Upon their mutual recognition, John flashes a written message to Cook, threatening to expose the judge's fetish; upon reading the note, he quickly dismisses all charges against John. Finally, Duff comes through as best he can and gives John his life savings of $1,000. John uses it to bet on a long-shot horse, which wins and pays out 30 to 1.
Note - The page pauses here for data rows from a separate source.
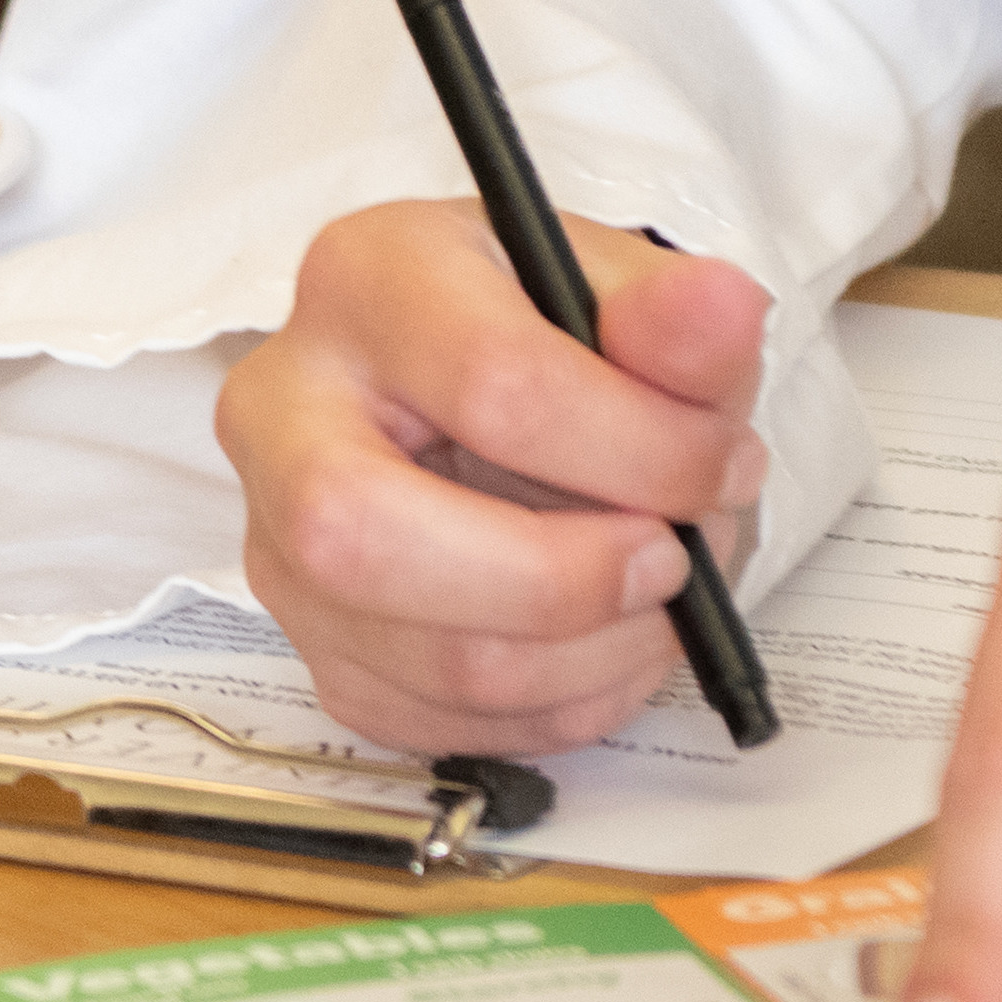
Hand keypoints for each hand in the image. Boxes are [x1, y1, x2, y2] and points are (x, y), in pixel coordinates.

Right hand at [217, 195, 767, 753]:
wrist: (484, 378)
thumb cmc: (542, 323)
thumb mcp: (619, 281)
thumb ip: (673, 307)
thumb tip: (721, 313)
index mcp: (366, 279)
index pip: (491, 382)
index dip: (636, 446)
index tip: (723, 464)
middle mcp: (285, 409)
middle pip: (370, 536)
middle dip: (559, 580)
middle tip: (671, 561)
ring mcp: (277, 540)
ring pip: (419, 657)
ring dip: (582, 658)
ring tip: (664, 600)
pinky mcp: (312, 643)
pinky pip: (429, 722)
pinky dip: (549, 708)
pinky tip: (607, 646)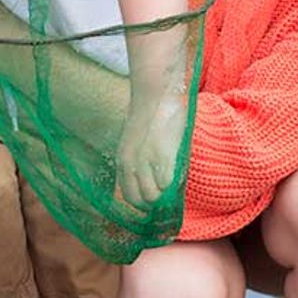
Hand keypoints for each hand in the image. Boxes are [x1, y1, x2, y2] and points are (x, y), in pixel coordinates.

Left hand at [115, 94, 187, 208]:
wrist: (155, 94)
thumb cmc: (150, 116)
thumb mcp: (136, 142)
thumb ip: (139, 161)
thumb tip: (154, 182)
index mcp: (122, 159)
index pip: (126, 194)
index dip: (141, 201)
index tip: (153, 201)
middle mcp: (129, 163)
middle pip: (137, 200)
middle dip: (152, 203)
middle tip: (164, 195)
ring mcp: (144, 160)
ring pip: (152, 196)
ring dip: (163, 193)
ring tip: (170, 181)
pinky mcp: (161, 155)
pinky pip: (166, 183)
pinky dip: (172, 181)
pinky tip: (176, 169)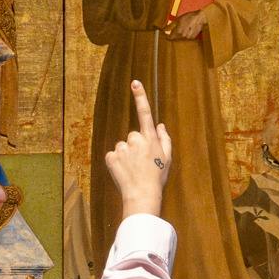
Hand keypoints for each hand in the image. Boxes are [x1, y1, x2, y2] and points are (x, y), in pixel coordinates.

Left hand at [103, 80, 172, 219]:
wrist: (142, 195)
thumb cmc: (157, 178)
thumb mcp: (168, 158)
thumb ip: (165, 139)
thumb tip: (160, 124)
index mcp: (150, 138)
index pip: (145, 113)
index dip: (140, 97)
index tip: (134, 82)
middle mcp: (135, 139)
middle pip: (132, 136)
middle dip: (135, 146)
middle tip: (141, 163)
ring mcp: (122, 148)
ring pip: (122, 147)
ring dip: (126, 155)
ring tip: (133, 170)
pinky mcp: (111, 157)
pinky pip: (113, 156)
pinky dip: (116, 163)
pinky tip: (124, 172)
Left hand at [168, 9, 207, 40]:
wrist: (200, 18)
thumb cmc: (189, 17)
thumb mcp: (177, 20)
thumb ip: (169, 26)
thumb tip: (163, 30)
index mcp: (178, 32)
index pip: (170, 38)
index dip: (167, 36)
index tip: (166, 35)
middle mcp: (183, 36)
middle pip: (175, 38)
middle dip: (174, 34)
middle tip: (177, 28)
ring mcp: (188, 37)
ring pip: (181, 38)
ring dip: (180, 34)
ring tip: (184, 27)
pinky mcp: (193, 38)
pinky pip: (187, 38)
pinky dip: (186, 34)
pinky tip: (188, 29)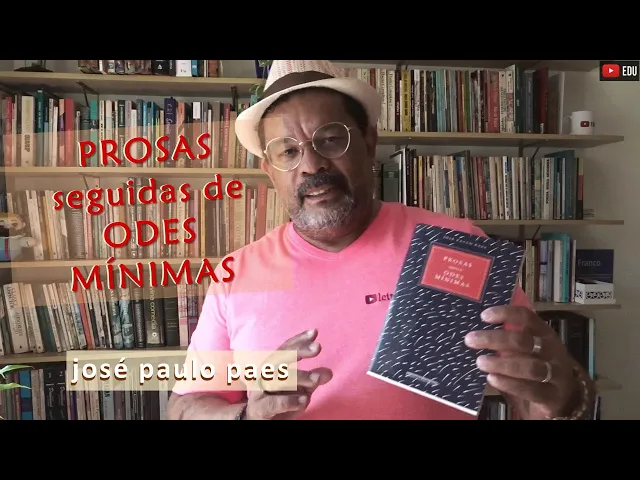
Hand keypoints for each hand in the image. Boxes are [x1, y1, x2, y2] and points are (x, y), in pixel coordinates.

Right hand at [245, 329, 332, 419]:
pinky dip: (289, 401)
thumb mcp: (299, 390)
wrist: (257, 421)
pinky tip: (305, 400)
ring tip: (317, 379)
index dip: (298, 340)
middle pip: (278, 358)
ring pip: (276, 380)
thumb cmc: (279, 402)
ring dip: (298, 377)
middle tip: (317, 347)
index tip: (314, 332)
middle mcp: (262, 375)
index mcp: (271, 367)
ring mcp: (259, 392)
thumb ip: (312, 380)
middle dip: (297, 351)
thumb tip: (329, 372)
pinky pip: (273, 403)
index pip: (284, 349)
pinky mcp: (258, 409)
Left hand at [464, 306, 593, 419]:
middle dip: (495, 339)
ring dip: (502, 364)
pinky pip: (530, 389)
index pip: (527, 317)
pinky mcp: (553, 396)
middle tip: (471, 340)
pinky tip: (492, 379)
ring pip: (530, 367)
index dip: (506, 314)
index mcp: (544, 333)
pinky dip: (509, 384)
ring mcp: (555, 374)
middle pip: (524, 342)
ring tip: (480, 362)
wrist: (566, 395)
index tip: (484, 316)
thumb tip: (477, 333)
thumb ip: (509, 340)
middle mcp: (552, 350)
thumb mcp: (529, 349)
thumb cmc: (539, 365)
John and Elaine are married, Noreen goes off to college, and, in the final scene, John is left to ponder how Duff could possibly accumulate $1,000. The last scene shows Duff offering to "spoon" with Cook for $1,000.

==Cast==
- Jason Lee as John Plummer
- Tom Green as Walter "Duff" Duffy
- Leslie Mann as Elaine Warner
- Dennis Farina as Mr. Warner
- Richard Jenkins as Honorable Judge Emmett Cook (credited as Mr. Cook)
- John C. McGinley as Detective Charles
- Tammy Blanchard as Noreen Plummer
- Megan Mullally as Patty Plummer
- Zeus as Rex The Dog
- Chris Penn as David Loach
- Seymour Cassel as Uncle Jack
- Ken Magee as Butcher
- Martin Starr as Liquor Store Kid
- Mary Gillis as Duff's Mother
- Bruce McCulloch as Fidio, The Lawyer
- Nick Offerman as an Electrician

==Production==
In March 1997, it was reported that Martin Hynes had optioned his spec script Stealing Stanford, about a couple who turn to criminal activities as a last resort of getting their daughter's college tuition, to Imagine Entertainment for $150,000 against $400,000 for Universal Pictures. In June 1999, it was reported that John Pasquin was attached as director. In June 2000, Universal had reportedly entered into negotiations with Owen Wilson to star in the film. The following month, it was reported Revolution Studios had acquired Hynes' script in turnaround from Universal, which had since been rewritten by Peter Tolan, for seven figures with Bruce McCulloch attached to direct and Imagine to still produce. By October of that year, it was reported that Jason Lee had been cast to star opposite Tom Green with producer Brian Grazer describing the casting as being in service of the "irreverent and cool" tone for which they were aiming. Distribution was set to be handled by Sony Pictures.

==Reception==
Stealing Harvard received negative reviews from critics. It currently holds a 9% rating on Rotten Tomatoes based on 105 reviews with the consensus: "There are laughs Stealing Harvard, but they are few and far between. Tom Green's antics grow old fast." Metacritic, which uses a weighted average, assigned the a score of 25 out of 100, based on 25 critics, indicating "generally unfavorable" reviews. Audiences polled by CinemaScore gave the film an average grade of "C" on an A+ to F scale.

===Box office===
Released September 13, 2002 the film grossed US$14,036,406 at the U.S. box office.

==Accolades==
Tom Green was nominated for Worst Supporting Actor in the 2002 Golden Raspberry Awards. Green also won Worst Actor at the 2002 Stinkers Bad Movie Awards.